Count how many lines below contain the word "when", then give that number alone.
───── ENTRIES PROVIDED
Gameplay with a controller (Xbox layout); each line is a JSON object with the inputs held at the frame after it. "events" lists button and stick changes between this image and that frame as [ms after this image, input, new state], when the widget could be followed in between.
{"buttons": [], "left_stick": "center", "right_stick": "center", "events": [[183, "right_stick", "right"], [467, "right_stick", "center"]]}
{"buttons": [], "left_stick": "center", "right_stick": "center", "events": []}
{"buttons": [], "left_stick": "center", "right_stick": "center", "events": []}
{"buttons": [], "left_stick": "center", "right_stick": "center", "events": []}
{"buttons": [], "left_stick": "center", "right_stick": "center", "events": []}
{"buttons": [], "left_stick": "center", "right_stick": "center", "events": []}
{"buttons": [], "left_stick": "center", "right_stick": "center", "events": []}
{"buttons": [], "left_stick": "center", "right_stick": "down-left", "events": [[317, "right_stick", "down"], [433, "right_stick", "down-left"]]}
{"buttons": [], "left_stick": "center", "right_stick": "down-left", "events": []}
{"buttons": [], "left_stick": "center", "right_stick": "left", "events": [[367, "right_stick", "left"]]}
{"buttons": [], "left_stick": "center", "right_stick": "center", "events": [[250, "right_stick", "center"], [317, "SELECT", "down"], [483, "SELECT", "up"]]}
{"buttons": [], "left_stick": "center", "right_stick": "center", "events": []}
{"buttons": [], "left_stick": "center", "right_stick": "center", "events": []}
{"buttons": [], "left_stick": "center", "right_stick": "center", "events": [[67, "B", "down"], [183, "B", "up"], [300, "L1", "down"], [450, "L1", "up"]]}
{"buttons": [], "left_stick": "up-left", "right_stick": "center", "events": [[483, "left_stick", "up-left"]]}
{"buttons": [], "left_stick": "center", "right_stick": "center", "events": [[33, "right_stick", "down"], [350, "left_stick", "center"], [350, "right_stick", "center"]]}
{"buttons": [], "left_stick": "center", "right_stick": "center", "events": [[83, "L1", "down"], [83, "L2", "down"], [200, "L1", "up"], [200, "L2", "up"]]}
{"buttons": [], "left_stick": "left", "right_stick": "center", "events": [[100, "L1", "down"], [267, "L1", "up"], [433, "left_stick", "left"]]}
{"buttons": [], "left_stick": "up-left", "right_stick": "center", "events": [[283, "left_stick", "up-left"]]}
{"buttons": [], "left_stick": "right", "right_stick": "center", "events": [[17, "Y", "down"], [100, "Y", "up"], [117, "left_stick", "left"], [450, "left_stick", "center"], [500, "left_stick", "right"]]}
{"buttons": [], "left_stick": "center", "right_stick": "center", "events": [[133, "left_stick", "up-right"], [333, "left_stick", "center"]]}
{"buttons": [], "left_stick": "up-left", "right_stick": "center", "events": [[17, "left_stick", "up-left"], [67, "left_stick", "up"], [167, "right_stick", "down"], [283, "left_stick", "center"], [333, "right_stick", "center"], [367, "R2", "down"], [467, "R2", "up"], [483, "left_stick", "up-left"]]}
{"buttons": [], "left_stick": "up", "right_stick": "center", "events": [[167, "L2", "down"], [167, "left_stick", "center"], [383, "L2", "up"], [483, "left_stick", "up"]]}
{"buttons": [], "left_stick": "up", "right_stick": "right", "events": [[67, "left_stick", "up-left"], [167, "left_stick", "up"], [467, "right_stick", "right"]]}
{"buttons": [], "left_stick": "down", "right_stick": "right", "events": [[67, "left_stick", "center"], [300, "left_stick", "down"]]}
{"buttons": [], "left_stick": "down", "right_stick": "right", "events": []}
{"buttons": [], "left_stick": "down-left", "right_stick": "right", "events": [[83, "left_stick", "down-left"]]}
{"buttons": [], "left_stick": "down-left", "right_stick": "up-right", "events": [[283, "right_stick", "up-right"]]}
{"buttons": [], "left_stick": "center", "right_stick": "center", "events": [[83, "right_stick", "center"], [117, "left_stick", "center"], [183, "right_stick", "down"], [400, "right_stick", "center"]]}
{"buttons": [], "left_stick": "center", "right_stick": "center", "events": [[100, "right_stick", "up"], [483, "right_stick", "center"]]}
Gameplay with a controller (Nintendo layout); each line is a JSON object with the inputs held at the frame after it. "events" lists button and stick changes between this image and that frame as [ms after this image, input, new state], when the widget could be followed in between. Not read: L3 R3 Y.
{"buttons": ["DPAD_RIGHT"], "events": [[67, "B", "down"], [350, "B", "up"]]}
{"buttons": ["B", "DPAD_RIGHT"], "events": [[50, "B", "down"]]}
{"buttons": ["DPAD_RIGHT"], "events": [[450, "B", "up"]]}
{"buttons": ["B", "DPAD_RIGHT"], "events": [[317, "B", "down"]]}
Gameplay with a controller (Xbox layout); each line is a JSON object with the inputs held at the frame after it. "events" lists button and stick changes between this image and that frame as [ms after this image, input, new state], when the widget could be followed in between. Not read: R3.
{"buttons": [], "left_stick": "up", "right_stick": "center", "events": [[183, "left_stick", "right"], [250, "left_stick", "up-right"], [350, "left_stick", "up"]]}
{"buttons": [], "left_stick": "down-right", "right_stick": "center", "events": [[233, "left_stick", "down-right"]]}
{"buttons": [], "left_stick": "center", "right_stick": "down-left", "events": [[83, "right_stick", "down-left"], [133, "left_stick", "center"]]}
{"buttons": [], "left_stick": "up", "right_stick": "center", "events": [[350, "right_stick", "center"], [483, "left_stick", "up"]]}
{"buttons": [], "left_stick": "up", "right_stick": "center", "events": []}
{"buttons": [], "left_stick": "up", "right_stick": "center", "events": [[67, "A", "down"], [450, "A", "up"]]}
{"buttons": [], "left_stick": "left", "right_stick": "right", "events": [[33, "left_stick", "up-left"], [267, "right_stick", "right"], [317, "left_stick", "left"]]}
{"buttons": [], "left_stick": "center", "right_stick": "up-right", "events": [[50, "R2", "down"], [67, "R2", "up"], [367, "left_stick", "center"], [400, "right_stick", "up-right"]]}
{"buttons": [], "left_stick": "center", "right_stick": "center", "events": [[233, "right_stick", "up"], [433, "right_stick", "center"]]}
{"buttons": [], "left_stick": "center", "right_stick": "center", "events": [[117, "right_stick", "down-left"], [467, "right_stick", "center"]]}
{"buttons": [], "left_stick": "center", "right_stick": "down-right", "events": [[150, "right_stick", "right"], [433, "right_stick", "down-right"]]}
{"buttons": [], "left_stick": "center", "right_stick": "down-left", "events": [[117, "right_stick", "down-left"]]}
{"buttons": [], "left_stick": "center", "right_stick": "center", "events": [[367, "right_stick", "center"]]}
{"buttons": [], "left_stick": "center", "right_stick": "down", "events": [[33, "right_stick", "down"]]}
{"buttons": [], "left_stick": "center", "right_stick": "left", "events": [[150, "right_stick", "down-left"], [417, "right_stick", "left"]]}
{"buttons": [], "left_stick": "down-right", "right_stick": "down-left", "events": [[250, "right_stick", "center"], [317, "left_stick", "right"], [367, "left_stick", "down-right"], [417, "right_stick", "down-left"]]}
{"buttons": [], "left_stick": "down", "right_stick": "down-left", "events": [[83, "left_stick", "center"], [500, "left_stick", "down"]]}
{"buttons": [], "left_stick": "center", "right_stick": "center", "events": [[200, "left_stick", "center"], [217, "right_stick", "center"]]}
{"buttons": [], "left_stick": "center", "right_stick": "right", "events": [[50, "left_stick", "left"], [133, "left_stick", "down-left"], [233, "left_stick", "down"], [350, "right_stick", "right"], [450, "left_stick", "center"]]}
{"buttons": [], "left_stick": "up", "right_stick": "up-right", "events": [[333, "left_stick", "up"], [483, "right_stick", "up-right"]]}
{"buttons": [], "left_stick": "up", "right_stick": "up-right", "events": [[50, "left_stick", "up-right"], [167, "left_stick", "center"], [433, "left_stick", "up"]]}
──────────
- [TASK RESULT] 3